Since in a strict sense the lessor's tenancy was not assignable and since the association is mentioned by name with no accompanying reference to assigns, the restriction might well be construed as merely a personal one. Young is no better off, however, if the opposite construction is adopted.
The provision is at most a covenant, not a condition. No right of re-entry is given the association for a failure to secure the stipulated approval. This right is given only for failure to pay rent and for waste. And "where the lessor's right of re-entry is in terms restricted to the breach of specified covenants of the lessee, this impliedly excludes the right to re-enter for the breach of other covenants." 16 R. C. L. 1116, 1117; Spear v. Fuller, 8 N.H. 174, 176.
It follows that the breach here (if it be deemed such) did not work a forfeiture so far as Brooks or his trustee in bankruptcy was concerned, and Voudomas to whom their interests were assigned can defend her possession against Young and maintain her action against Bragg, who relies on Young's oral permission to occupy. Hague v. Ahrens, 53 Fed. Rep. 58. "Neither the lease nor the assignment is avoided by reason of the breach of covenant." Den v. Post, 25 N. J. Law, 285, 292; In re Pennewell, 119 Fed. Rep. 139, 142.
This result is not inconsistent with the cases which deny an assignee the benefit of a covenant by the lessor to renew the lease (Upton v. Hosmer, 70 N.H. 493; Emery v. Hill, 67 N.H. 330), since these cases appear to be "based only on the theory that the covenant for renewal is to be construed with reference to the covenant against assignment, and as consequently providing for renewal only in behalf of the lessee himself, or in behalf of an assignee who has become such in accordance with the terms of the lease." 1 Tiff., L. T., 940.
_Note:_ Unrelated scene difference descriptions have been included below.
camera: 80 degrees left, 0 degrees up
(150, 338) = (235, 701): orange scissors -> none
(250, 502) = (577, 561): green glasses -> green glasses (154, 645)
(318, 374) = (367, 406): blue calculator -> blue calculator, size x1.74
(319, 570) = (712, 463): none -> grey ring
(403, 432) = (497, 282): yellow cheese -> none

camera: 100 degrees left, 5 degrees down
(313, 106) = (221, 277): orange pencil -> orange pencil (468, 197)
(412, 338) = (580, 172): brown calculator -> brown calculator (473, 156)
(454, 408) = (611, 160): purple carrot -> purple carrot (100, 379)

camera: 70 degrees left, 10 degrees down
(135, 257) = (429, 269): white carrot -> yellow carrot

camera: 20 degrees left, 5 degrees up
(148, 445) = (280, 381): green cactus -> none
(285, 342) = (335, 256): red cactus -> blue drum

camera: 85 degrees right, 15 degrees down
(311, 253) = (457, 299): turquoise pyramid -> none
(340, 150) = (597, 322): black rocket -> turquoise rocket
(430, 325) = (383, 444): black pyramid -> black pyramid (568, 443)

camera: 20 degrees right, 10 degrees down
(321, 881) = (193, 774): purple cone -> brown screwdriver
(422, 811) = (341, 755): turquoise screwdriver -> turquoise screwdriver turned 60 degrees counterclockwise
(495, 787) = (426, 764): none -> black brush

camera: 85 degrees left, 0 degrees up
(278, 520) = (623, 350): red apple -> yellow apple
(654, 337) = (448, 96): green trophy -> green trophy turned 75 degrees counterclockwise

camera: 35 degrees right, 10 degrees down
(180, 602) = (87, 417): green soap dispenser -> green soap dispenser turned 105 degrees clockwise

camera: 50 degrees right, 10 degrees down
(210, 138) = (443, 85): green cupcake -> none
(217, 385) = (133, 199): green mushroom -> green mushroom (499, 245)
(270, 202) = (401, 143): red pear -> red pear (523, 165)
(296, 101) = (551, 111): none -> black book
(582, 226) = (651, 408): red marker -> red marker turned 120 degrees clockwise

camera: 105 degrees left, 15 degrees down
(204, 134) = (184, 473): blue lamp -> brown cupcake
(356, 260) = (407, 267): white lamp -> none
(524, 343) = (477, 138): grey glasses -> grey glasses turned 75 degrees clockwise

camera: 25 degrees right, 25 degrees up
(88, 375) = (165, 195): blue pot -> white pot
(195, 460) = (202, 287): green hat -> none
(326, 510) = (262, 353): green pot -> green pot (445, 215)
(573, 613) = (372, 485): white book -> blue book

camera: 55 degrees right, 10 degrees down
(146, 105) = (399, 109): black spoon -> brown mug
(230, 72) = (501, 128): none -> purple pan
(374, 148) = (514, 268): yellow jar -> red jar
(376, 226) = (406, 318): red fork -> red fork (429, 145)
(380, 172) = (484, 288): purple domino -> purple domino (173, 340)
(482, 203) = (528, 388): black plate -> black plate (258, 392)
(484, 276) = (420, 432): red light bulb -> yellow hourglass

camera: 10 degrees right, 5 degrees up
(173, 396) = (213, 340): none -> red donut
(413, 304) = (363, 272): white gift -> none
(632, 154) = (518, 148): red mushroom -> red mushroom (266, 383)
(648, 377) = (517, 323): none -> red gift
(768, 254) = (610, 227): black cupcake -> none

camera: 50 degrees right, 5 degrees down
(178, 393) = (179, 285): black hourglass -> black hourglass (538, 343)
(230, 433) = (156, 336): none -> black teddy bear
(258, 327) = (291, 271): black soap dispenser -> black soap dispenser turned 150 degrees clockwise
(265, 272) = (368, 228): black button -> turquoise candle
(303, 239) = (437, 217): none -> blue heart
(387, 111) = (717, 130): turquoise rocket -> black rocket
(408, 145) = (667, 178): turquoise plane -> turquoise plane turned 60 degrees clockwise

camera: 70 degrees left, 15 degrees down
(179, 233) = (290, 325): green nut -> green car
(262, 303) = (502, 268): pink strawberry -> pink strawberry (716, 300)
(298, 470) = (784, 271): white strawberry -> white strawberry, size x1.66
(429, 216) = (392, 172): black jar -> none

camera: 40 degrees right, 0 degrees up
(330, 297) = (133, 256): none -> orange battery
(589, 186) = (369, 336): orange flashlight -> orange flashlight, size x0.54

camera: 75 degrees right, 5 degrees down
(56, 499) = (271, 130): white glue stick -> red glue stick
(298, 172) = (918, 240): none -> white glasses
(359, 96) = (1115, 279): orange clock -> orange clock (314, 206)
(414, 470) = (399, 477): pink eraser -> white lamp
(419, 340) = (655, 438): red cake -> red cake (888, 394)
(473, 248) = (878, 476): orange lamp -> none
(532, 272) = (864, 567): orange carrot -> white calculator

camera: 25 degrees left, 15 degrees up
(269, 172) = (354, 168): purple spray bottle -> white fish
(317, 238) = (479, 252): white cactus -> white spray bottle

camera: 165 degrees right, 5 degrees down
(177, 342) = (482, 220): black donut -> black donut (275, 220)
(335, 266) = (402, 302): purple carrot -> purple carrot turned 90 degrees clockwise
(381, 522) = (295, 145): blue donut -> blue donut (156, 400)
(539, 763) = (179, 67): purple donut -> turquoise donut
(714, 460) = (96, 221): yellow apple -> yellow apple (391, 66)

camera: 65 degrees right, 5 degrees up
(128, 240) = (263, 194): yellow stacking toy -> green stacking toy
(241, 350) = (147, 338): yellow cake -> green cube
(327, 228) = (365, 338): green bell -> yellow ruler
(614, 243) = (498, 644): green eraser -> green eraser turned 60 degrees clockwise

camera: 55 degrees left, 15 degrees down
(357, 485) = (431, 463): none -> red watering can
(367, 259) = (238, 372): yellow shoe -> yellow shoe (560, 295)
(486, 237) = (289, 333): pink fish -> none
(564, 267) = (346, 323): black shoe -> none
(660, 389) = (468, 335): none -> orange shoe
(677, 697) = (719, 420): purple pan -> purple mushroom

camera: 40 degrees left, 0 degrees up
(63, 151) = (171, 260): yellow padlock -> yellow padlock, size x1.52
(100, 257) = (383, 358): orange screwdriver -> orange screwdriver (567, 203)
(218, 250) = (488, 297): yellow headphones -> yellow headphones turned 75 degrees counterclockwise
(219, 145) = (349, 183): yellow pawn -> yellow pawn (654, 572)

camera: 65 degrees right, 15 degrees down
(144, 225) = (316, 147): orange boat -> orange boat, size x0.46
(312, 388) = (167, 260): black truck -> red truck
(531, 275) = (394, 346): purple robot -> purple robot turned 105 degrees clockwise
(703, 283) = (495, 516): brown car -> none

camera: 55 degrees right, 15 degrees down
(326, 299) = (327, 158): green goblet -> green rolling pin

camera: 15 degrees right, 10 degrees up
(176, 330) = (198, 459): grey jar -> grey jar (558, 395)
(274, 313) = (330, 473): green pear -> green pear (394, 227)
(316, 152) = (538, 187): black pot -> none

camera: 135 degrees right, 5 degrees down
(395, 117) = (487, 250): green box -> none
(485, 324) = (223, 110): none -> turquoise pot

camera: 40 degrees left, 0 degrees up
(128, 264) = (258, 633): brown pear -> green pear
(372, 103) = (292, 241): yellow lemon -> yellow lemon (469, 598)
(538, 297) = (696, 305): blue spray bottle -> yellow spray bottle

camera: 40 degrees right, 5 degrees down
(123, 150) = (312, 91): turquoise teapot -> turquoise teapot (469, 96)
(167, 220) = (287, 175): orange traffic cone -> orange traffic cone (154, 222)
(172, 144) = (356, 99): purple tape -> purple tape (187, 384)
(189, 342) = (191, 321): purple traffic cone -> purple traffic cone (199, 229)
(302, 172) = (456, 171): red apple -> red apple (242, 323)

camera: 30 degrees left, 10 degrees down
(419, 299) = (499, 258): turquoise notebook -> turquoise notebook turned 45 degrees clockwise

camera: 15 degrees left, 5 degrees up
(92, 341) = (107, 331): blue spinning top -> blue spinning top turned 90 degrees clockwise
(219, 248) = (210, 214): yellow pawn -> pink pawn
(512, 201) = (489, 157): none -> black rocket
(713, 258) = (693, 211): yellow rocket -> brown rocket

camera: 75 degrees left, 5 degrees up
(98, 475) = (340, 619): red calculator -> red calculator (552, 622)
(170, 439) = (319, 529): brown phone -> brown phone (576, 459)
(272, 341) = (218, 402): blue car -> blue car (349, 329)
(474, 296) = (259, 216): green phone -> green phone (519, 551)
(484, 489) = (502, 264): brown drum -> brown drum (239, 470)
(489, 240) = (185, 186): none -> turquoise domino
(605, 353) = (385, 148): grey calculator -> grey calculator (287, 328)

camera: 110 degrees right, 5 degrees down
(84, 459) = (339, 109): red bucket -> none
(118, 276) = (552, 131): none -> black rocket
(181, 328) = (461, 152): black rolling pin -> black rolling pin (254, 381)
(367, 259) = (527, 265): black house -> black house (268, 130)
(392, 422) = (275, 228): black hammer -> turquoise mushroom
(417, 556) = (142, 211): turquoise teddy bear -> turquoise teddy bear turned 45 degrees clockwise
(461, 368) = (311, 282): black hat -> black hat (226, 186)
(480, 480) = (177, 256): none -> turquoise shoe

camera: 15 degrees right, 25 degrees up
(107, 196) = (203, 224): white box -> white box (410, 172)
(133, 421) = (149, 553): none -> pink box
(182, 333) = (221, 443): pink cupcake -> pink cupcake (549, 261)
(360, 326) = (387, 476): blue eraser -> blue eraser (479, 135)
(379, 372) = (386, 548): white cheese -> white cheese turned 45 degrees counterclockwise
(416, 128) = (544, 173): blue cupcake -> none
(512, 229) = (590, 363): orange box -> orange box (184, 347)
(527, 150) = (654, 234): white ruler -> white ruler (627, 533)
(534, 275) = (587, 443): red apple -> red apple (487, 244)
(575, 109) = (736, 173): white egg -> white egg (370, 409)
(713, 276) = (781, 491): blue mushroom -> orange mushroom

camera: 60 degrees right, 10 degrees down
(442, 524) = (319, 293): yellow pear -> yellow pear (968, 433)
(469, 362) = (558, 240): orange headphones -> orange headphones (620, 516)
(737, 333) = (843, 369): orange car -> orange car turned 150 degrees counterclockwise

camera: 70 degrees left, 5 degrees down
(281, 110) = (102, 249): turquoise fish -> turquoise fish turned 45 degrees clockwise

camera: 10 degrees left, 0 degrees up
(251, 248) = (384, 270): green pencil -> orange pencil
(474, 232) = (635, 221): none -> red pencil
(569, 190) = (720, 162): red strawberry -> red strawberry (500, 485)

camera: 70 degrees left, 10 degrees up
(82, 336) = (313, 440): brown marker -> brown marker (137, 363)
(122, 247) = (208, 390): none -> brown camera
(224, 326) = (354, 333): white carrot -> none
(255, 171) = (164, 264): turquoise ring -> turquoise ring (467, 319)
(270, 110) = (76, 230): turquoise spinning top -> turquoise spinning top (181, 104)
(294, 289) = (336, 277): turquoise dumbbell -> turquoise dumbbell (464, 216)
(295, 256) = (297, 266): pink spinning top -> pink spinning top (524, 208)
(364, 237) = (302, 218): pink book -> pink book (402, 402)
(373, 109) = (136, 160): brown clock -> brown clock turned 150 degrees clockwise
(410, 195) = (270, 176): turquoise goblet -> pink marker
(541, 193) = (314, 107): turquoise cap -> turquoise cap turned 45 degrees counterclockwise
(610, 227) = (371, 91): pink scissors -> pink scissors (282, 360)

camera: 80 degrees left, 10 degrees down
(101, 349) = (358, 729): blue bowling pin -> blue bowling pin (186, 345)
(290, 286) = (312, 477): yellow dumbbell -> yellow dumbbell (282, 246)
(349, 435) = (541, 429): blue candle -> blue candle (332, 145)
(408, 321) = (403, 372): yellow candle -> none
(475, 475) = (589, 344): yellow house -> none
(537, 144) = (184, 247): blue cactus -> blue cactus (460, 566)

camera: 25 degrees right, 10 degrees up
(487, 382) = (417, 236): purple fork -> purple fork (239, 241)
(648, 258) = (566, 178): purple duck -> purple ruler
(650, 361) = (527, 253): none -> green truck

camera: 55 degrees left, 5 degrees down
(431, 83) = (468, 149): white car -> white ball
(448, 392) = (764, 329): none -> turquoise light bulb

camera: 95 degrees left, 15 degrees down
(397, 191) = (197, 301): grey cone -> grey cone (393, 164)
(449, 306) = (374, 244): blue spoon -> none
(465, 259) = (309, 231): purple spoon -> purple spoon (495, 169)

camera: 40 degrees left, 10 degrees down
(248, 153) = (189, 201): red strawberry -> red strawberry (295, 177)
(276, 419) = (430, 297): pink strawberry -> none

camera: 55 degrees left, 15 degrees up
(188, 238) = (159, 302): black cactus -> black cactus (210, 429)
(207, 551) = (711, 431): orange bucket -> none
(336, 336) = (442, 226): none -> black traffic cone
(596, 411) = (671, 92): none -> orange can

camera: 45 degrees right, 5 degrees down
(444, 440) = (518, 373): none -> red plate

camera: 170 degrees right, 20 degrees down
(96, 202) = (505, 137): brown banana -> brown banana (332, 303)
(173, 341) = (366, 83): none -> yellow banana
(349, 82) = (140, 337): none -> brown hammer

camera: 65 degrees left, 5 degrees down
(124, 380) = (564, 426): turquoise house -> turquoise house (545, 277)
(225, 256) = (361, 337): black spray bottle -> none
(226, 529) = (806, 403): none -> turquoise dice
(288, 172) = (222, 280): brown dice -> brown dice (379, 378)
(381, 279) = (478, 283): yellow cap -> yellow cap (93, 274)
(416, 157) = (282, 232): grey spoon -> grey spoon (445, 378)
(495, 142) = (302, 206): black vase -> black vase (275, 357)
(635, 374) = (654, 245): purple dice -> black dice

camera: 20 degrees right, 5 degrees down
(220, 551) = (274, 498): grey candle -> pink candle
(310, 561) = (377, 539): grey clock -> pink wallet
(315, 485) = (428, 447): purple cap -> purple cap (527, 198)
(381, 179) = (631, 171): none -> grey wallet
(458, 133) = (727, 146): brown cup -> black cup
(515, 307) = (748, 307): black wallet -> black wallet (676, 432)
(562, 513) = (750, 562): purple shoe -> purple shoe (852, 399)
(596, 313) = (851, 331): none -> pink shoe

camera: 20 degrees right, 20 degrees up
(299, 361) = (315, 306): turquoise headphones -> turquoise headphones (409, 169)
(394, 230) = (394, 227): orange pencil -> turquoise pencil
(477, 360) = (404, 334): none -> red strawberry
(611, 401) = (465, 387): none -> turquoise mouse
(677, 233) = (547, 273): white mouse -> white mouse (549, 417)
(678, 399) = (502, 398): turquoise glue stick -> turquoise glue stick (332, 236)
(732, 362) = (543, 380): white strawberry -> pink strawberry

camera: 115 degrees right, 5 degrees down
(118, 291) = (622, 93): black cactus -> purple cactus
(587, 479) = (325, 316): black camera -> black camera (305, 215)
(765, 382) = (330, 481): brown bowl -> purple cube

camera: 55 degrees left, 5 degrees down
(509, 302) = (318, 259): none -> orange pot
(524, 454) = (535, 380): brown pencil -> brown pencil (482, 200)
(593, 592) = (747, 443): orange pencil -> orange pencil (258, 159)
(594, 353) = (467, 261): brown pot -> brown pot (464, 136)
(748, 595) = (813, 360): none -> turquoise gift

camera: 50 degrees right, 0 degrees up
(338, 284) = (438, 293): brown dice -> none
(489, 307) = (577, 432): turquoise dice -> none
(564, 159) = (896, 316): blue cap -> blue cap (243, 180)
But even if such an assignment might be held invalid in the ordinary instance, it could not be so held here. The trustee in bankruptcy obtained his title to the lease by operation of law. There is no provision in the lease covering such a situation (In re Frazin Oppenheim, 174 Fed. Rep. 713, 715) and no suggestion in the statement of facts that bankruptcy proceedings were resorted to for the purpose of avoiding the restriction. By the weight of modern authority a transfer of this nature is not deemed a violation of the ordinary covenant against assignment. Gazlay v. Williams, 210 U.S. 41; In re Levinson, 295 Fed. Rep. 146; Peacock v. Lovejoy, 5 Haw. 231; Farnum v. Hefner, 79 Cal. 575, 580; Clifford v. Railroad, 121 Me. 15, 18; Bemis v. Wilder, 100 Mass. 446; Pappas v. Company (N. J.), 137 Atl. Rep. 417, 418; Liquidation of Citizens S. T. Co., 171 Wis. 601, 604; Miller v. Fredeking, 101 W. Va. 643. A more complete collection of authorities will be found in 46 A.L.R. 847.
The statement in English v. Richardson, 80 N.H. 364, 366, that a trustee in bankruptcy "takes the leasehold in the same plight as the debtor held it" has no reference to covenants prohibiting voluntary assignment by the lessee.
In accordance with the agreement made during oral argument the writs are considered as properly amended, and the order in each case is
Judgment for Voudomas.
SNOW, J., did not sit: the others concurred.